• [Problem details]:
Your task is to copy the stretch of lines in the records below that begins with the line containing "6: (492, 759)" and ends with the line containing "11: (420, 433)", exactly as written, with nothing added.

━━ The data ━━

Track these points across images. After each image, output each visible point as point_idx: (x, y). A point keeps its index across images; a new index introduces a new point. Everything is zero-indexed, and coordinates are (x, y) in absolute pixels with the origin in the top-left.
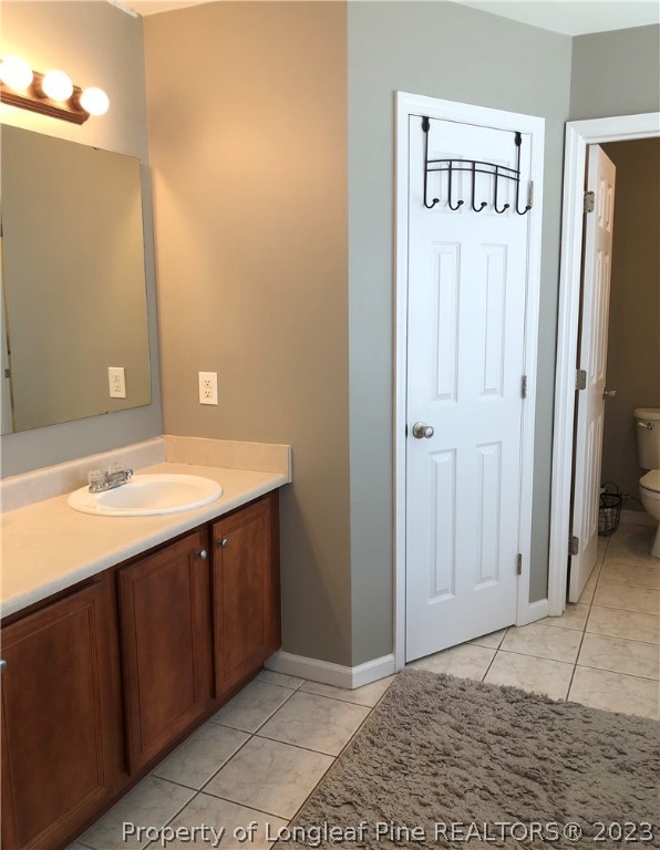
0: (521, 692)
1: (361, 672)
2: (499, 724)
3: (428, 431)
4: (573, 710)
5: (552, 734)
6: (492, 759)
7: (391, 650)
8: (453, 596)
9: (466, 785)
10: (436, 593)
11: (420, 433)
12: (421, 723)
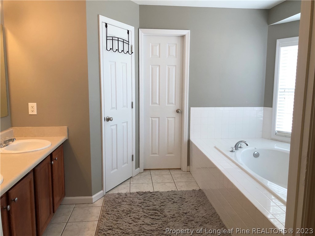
0: (142, 192)
1: (95, 197)
2: (140, 201)
3: (111, 119)
4: (157, 193)
5: (154, 200)
6: (143, 209)
7: (102, 189)
8: (117, 170)
9: (139, 216)
10: (113, 169)
11: (108, 119)
12: (120, 206)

━━━

• [Reply to the task]:
6: (492, 759)
7: (391, 650)
8: (453, 596)
9: (466, 785)
10: (436, 593)
11: (420, 433)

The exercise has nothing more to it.